The system hurts those who need help the most. “It’s the inversion of the idea of a welfare state,” Friedman said. “Instead of trying to assist people who are not doing so well based on the conditions they’re born into, you see in these big Chinese cities that the more money and personal connections you have, the more likely you are to be able to access the public resource of education. The setup funnels these resources to the people who need them the least.”
Friedman’s research into Chinese state-labor relations resulted in a book, “Insurgency Trap: Labor Politics in Postsocialist China,” published in 2014 by Cornell Press. Since then, the Chinese government has become increasingly repressive, stifling any criticism of its policies. “It’s not an optimistic situation,” he said. The book is banned in China. Even so, Chinese scholars and labor leaders, as well as Western ones, are aware of his research and his conclusions.

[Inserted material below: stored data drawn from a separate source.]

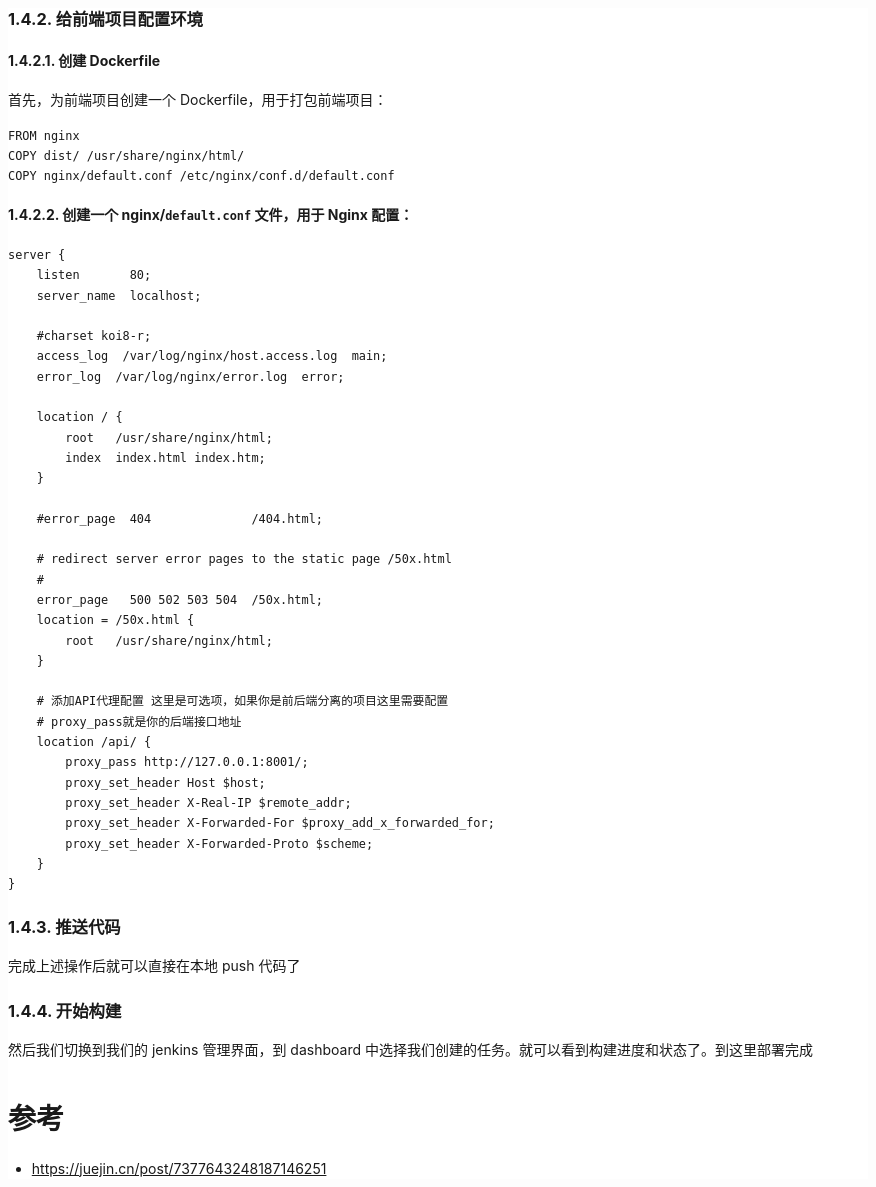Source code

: ### 1.4.2. 给前端项目配置环境

#### 1.4.2.1. 创建 Dockerfile

首先，为前端项目创建一个 Dockerfile，用于打包前端项目：

    FROM nginx
    COPY dist/ /usr/share/nginx/html/
    COPY nginx/default.conf /etc/nginx/conf.d/default.conf

#### 1.4.2.2. 创建一个 nginx/`default.conf` 文件，用于 Nginx 配置：

    server {
        listen       80;
        server_name  localhost;
    ​
        #charset koi8-r;
        access_log  /var/log/nginx/host.access.log  main;
        error_log  /var/log/nginx/error.log  error;
    ​
        location / {
            root   /usr/share/nginx/html;
            index  index.html index.htm;
        }
    ​
        #error_page  404              /404.html;
    ​
        # redirect server error pages to the static page /50x.html
        #
        error_page   500 502 503 504  /50x.html;
        location = /50x.html {
            root   /usr/share/nginx/html;
        }

        # 添加API代理配置 这里是可选项，如果你是前后端分离的项目这里需要配置
        # proxy_pass就是你的后端接口地址
        location /api/ {
            proxy_pass http://127.0.0.1:8001/;
            proxy_set_header Host $host;
            proxy_set_header X-Real-IP $remote_addr;
            proxy_set_header X-Forwarded-For $proxy_add_x_forwarded_for;
            proxy_set_header X-Forwarded-Proto $scheme;
        }
    }

### 1.4.3. 推送代码

完成上述操作后就可以直接在本地 push 代码了

### 1.4.4. 开始构建

然后我们切换到我们的 jenkins 管理界面，到 dashboard 中选择我们创建的任务。就可以看到构建进度和状态了。到这里部署完成

# 参考

- <https://juejin.cn/post/7377643248187146251>
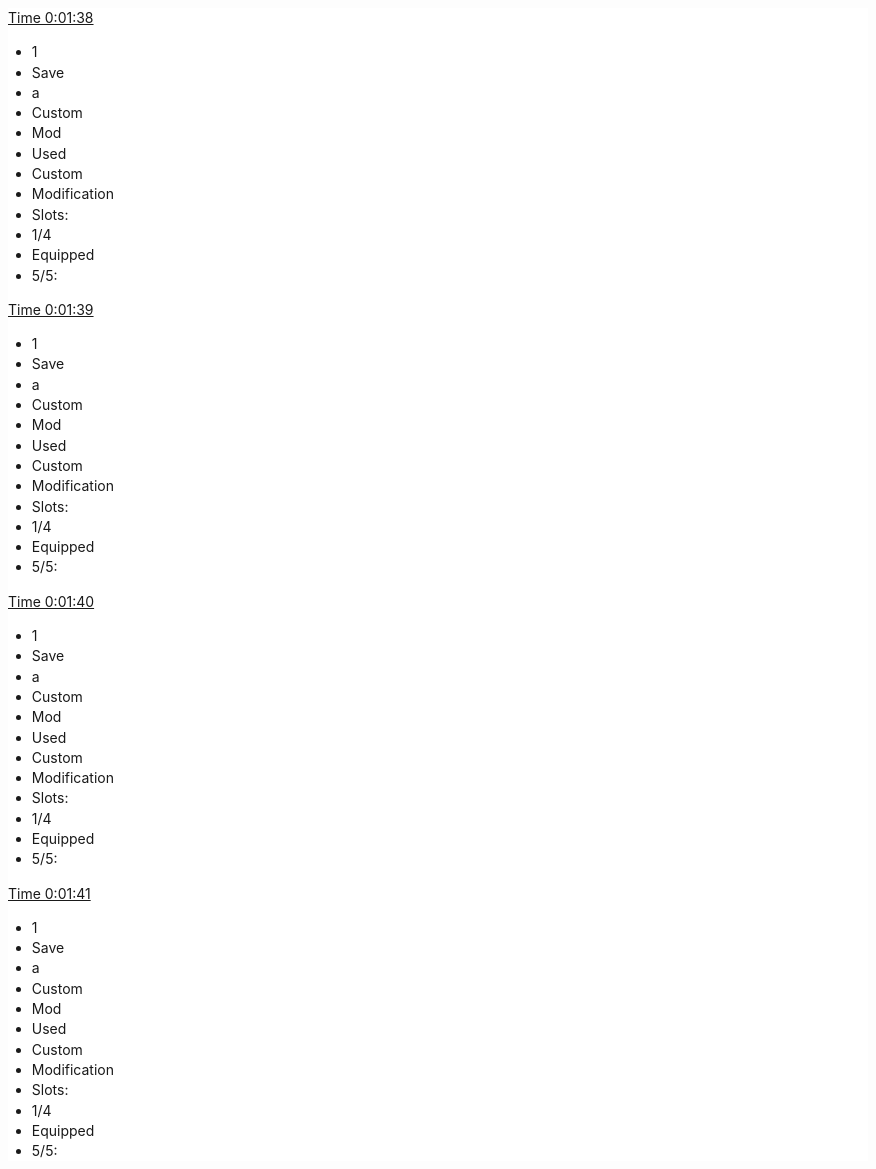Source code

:  [Time 0:01:38](https://youtu.be/OBAZ_MlqTsc?t=93) 
- 1 
- Save 
- a 
- Custom 
- Mod 
- Used 
- Custom 
- Modification 
- Slots: 
- 1/4 
- Equipped 
- 5/5: 

 [Time 0:01:39](https://youtu.be/OBAZ_MlqTsc?t=94) 
- 1 
- Save 
- a 
- Custom 
- Mod 
- Used 
- Custom 
- Modification 
- Slots: 
- 1/4 
- Equipped 
- 5/5: 

 [Time 0:01:40](https://youtu.be/OBAZ_MlqTsc?t=95) 
- 1 
- Save 
- a 
- Custom 
- Mod 
- Used 
- Custom 
- Modification 
- Slots: 
- 1/4 
- Equipped 
- 5/5: 

 [Time 0:01:41](https://youtu.be/OBAZ_MlqTsc?t=96) 
- 1 
- Save 
- a 
- Custom 
- Mod 
- Used 
- Custom 
- Modification 
- Slots: 
- 1/4 
- Equipped 
- 5/5:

Kevin Lin, China program officer at the International Labor Rights Forum in Washington, D.C., who has attended academic conferences with Friedman, sees Friedman’s work as timely and important on multiple levels. “Eli’s research has had a significant impact on the way labor scholars in China and in the U.S. and Europe think about state-labor relations,” Lin said. “His work is widely read and discussed among labor activists in China and beyond. It’s grounded and original research that’s extremely valuable in helping the West to understand the fast-changing labor relations and state-society in China.”
Lin also points out that Friedman is known for his non-academic writing in opinion pieces. “Eli reaches a large audience outside the academic community, too,” he says. “In this way, he exemplifies the best of a public intellectual who not only conducts original research that contributes to our knowledge, but also uses this knowledge to benefit the community and the public.” Friedman’s published research includes articles such as “Just-in-Time Urbanization” published by “Critical Sociology.”

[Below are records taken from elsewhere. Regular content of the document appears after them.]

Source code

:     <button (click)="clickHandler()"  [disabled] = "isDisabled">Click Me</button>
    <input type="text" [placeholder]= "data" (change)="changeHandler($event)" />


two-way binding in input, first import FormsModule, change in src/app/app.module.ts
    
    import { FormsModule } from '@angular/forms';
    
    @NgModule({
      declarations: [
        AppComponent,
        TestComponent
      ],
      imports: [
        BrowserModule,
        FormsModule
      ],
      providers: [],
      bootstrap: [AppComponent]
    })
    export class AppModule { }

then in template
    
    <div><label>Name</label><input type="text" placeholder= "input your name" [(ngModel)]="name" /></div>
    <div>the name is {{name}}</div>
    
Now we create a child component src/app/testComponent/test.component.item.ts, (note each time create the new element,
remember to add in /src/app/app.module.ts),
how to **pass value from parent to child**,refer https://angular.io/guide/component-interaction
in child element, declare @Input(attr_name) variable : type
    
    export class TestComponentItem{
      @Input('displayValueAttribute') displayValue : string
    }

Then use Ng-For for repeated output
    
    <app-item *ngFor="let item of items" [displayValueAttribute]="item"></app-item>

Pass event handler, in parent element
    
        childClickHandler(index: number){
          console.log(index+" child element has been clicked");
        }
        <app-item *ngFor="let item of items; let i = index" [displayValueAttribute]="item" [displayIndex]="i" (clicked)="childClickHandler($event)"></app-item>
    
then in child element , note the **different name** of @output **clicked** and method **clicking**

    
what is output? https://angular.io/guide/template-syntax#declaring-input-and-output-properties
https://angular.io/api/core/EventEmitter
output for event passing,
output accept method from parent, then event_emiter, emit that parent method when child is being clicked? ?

Earlier this year, Friedman established the world’s only independent China-focused labor collection. Box after box of activist pamphlets and posters, and other pieces, are available to the public at ILR’s Kheel Center, part of Cornell University Library. He also organized a symposium, The Jasic Conflagration: Assessing the State of Labor Politics in China.
Translating Chinese events for Western audiences is an essential, practical role for Friedman. “A lot of people in the U.S. understand that China is important, but it’s hard for them to wrap their minds around what’s going on there and how we should relate to it,” he said. Friedman’s work has been cited in a report from the Congressional-Executive Committee on China in Washington D.C., and he recently attended a forum in Sweden for European universities tackling their response to China’s crackdown on academic freedom. One of his favorite ways to educate about the current Chinese situation and, specifically, labor-state relations, is to teach the “Work and Labor in China” class at Cornell.

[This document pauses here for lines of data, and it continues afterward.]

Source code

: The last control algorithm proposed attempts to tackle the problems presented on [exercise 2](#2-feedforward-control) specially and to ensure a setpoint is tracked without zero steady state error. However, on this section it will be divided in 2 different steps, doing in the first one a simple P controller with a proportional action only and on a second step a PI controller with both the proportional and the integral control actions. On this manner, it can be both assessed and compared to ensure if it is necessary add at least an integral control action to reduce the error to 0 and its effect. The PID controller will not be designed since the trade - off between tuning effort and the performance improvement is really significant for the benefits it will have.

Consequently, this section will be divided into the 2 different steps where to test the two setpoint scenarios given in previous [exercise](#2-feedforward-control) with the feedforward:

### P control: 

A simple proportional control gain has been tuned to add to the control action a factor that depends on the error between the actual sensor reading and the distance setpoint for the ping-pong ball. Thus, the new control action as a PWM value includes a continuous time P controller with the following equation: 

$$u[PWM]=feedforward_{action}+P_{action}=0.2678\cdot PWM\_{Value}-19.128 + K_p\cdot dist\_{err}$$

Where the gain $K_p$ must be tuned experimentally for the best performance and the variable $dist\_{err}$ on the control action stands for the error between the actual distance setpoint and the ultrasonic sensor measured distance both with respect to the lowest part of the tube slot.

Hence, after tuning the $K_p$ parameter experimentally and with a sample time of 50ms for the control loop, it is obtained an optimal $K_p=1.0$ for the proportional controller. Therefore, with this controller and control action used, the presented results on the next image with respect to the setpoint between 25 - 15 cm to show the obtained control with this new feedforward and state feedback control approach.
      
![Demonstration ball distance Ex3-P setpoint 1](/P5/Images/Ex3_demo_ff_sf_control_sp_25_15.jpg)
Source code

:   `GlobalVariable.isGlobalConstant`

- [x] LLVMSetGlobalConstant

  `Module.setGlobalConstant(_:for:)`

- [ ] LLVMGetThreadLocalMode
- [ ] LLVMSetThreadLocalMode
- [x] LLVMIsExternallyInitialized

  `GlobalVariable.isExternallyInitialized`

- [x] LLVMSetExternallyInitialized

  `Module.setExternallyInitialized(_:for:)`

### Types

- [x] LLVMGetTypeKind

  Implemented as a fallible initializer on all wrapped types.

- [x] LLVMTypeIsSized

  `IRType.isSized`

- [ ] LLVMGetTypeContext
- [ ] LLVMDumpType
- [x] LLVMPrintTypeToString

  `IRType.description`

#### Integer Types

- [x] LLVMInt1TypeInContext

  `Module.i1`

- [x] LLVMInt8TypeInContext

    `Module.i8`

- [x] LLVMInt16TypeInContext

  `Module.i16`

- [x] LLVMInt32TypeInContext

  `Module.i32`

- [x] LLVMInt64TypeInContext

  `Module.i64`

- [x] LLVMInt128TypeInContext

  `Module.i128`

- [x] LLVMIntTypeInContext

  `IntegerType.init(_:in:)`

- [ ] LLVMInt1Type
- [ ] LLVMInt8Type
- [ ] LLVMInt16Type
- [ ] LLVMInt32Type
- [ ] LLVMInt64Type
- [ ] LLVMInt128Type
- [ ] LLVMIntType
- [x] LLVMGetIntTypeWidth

“I really enjoy being able to draw on my research experience in teaching that class and to bring to students cutting-edge research and information about what’s happening there,” Friedman said. “And I always have some Chinese students from the People’s Republic of China in the class. I teach a class they cannot take anywhere in China. They are exposed to perspectives they wouldn’t be exposed to otherwise. It’s a really critical part of what I do.”